October 29-30, 2018 | San Francisco, USA

Petz Lawrence

StemCyte, Inc USA

Keynote: J Hematol Thrombo Dis

Abstract :

In 2007 a patient who was infected with HIV and who also had acute myelogenous leukemia received a hematopoietic cell transplant using stem cells from an adult donor who had a homozygous CCR5 mutation (CCR5-/-). Persons with this mutation are known to be resistant to infection by HIV and, indeed, the patient was cured of his HIV as well as leukemia. This patient remains the only person to have been cured of HIV. This cure has not been repeated because the CCR5-/- mutation is very unusual and transplants using stem cells from adults require a very close HLA match between donor and patient. Cord blood transplants require significantly less stringent HLA matching, and thus it is more feasible to transplant HIV-infected patients with CCR5-/- donor cells from cord blood. Combined haploidentical and cord blood (haplo/cord) transplantation eliminates two problems associated with cord blood transplants, i.e., prolonged time to engraftment and cell dose needs.
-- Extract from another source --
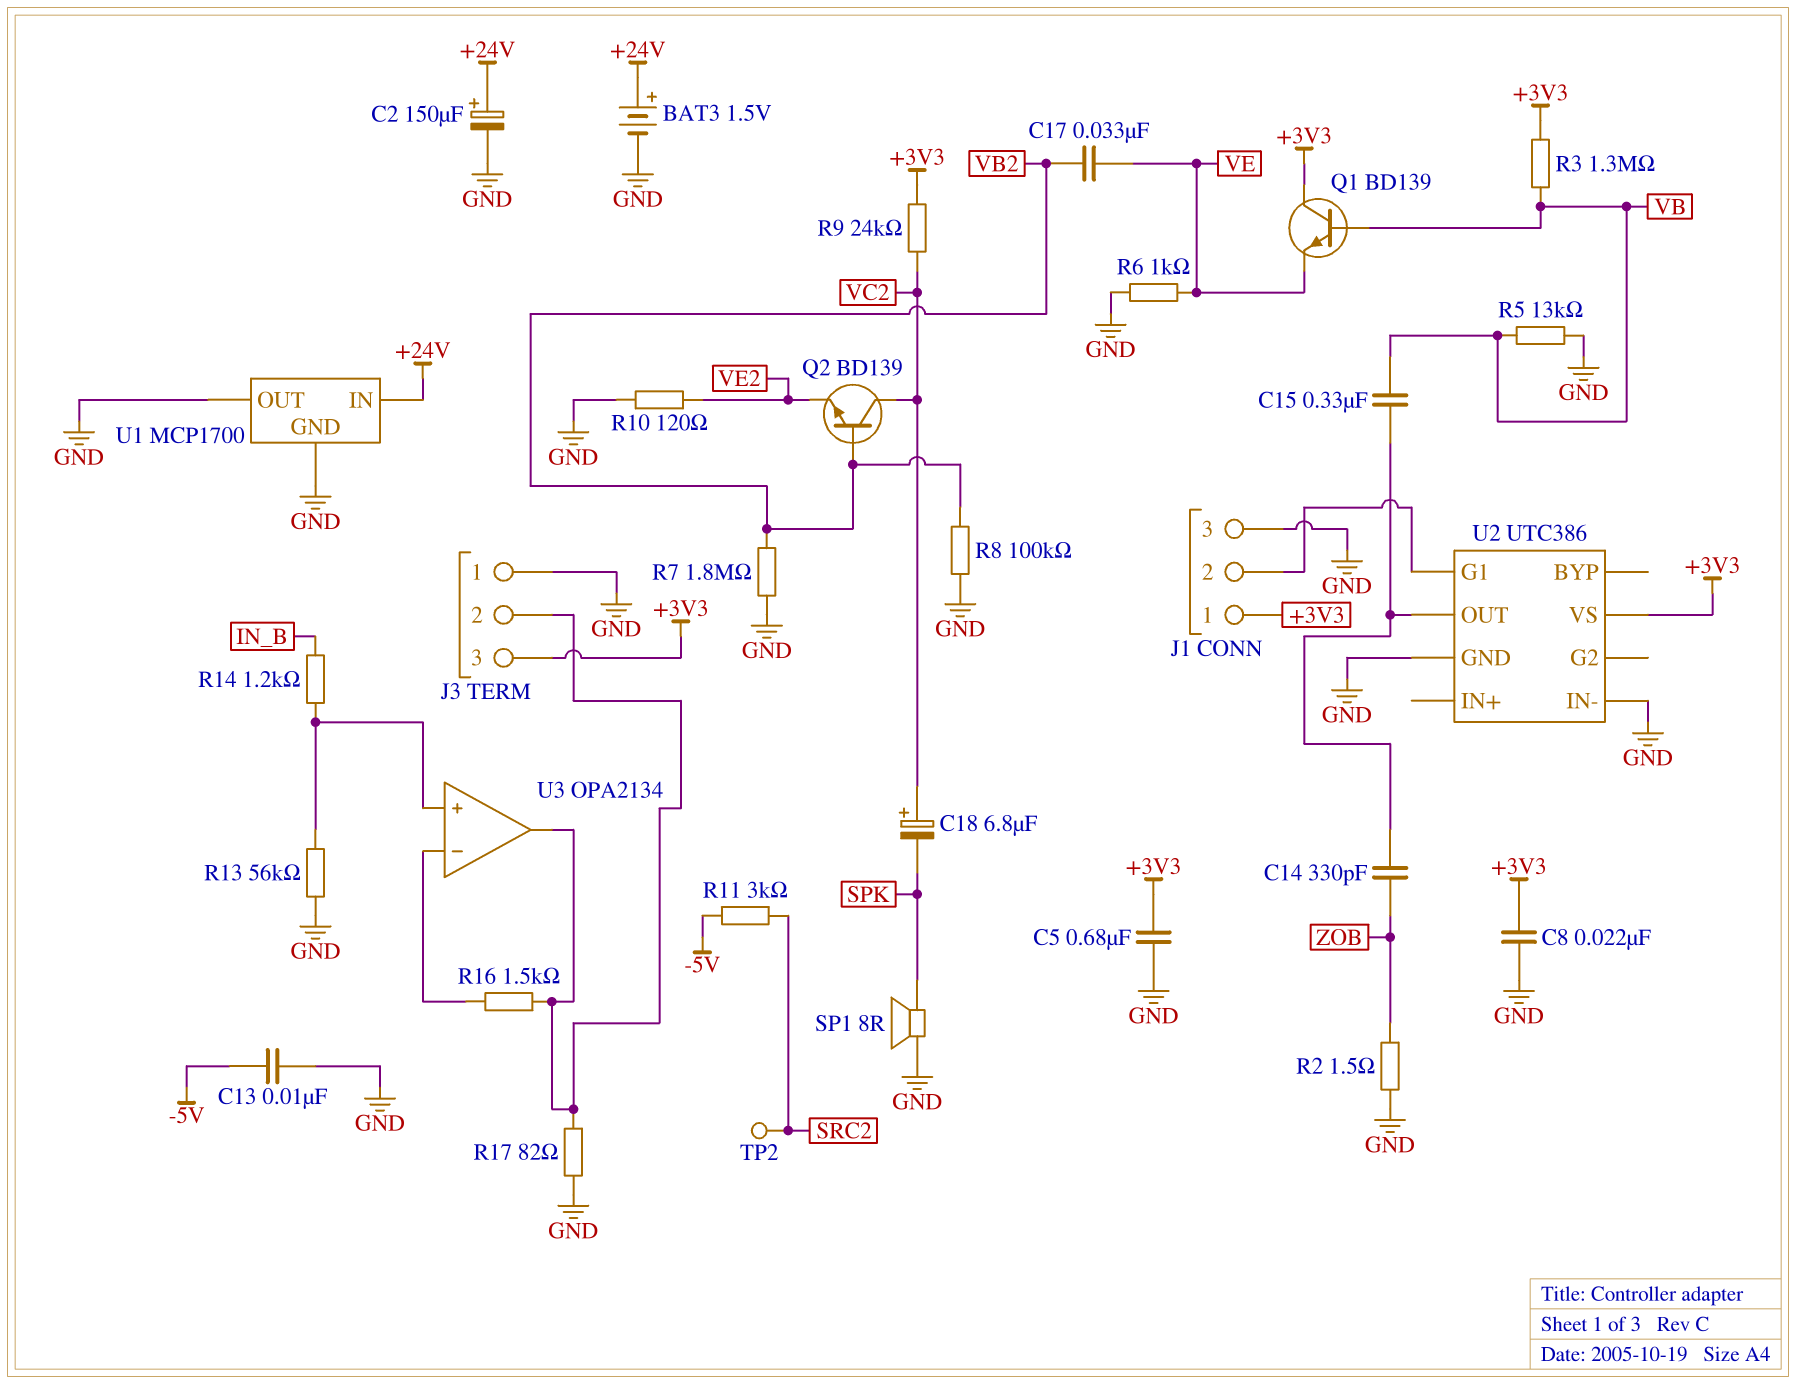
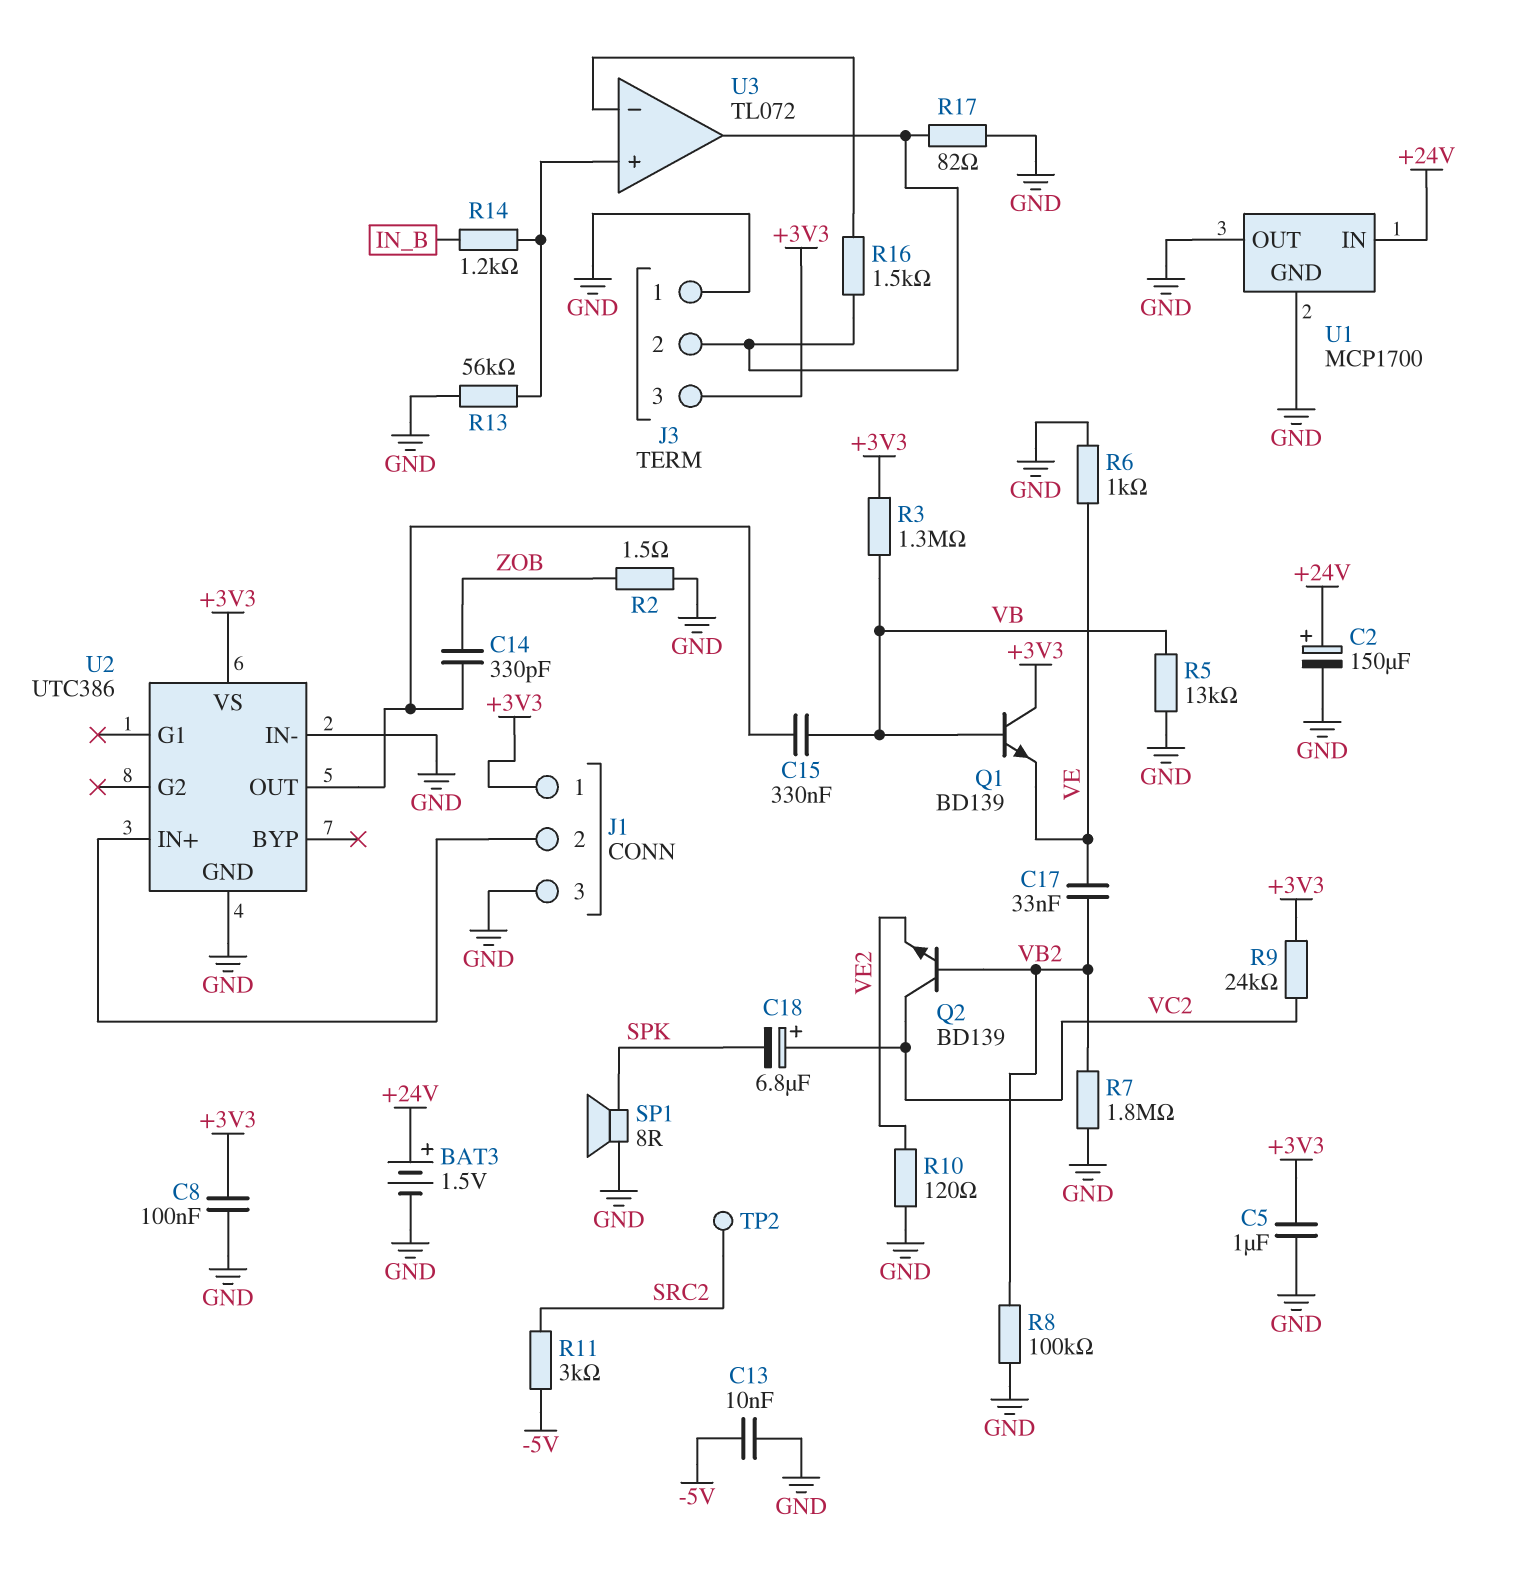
C5: 680nF (+3V3, GND) -> 1uF (+3V3, GND)
C8: 22nF (+3V3, GND) -> 100nF (+3V3, GND)
U2 pin G1: J1/2 -> none
U2 pin IN+: none -> J1/2
U3: OPA2134 -> TL072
Inventories of hundreds of cryopreserved CCR5-/- cord blood units have been developed and are now available for transplantation, and one such transplant was performed in 2017. Further, an estimated 800,000 cryopreserved cord blood units exist worldwide which indicates that transplantation with CCR5-/- cord blood units is feasible for large numbers of patients. Cure of HIV is very important because even patients who are adequately treated with antiretroviral drugs for HIV are not protected from serious adverse effects of long-standing HIV infection, including the life-long stigma associated with the infection. Cure by transplantation is also economically beneficial because the estimated lifetime cost for persons who become infected with HIV at age 35 is ~$326,500. A rigidly held opinion by many is that patients with HIV should not be transplanted with intent to cure the infection unless they also have an underlying indication for a transplant such as leukemia. However, even in this antiretroviral era, thousands of patients die of HIV annually, and it is our opinion that the serious adverse effects of long-standing HIV are greater than the adverse effects of haplo/cord transplants of young HIV-infected patients who have no co-morbidities. The time has come to accelerate research on this topic of tremendous public health potential including transplantation of CCR5-defective cells, especially those derived from cord blood.

Biography :

Petz Lawrence serves as Chief Medical Officer of StemCyte, Inc. He serves as a Co-Medical Director of StemCyte International Cord Blood Center (US) of StemCyte, Inc. He is a founder and organizer of the annual International Symposium on Cord Blood Transplantation. He served as a Director of Transfusion Medicine and Professor of Pathology and Laboratory Medicine of UCLA Medical Center. He served as Section Head of Hematology and Director of the Department of Clinical and Experimental Immunology of City of Hope National Medical Center. He served as Chairman of Advisory Board of StemCyte, Inc. He has received almost all the highest honors in transfusion medicine, including the Emily Cooley Award and Morten Grove-Rasmussen Memorial Award from the American Association of Blood Banks, the Transfusion Medicine Academic Award from National Heart, Lung and Blood Institute, the Owen Thomas Award from the California Blood Bank Society. He received Tibor Greenwalt Memorial Award and Lectureship for 2006. He is a Diplomate in Internal Medicine and subspecialty board Diplomate in Hematology.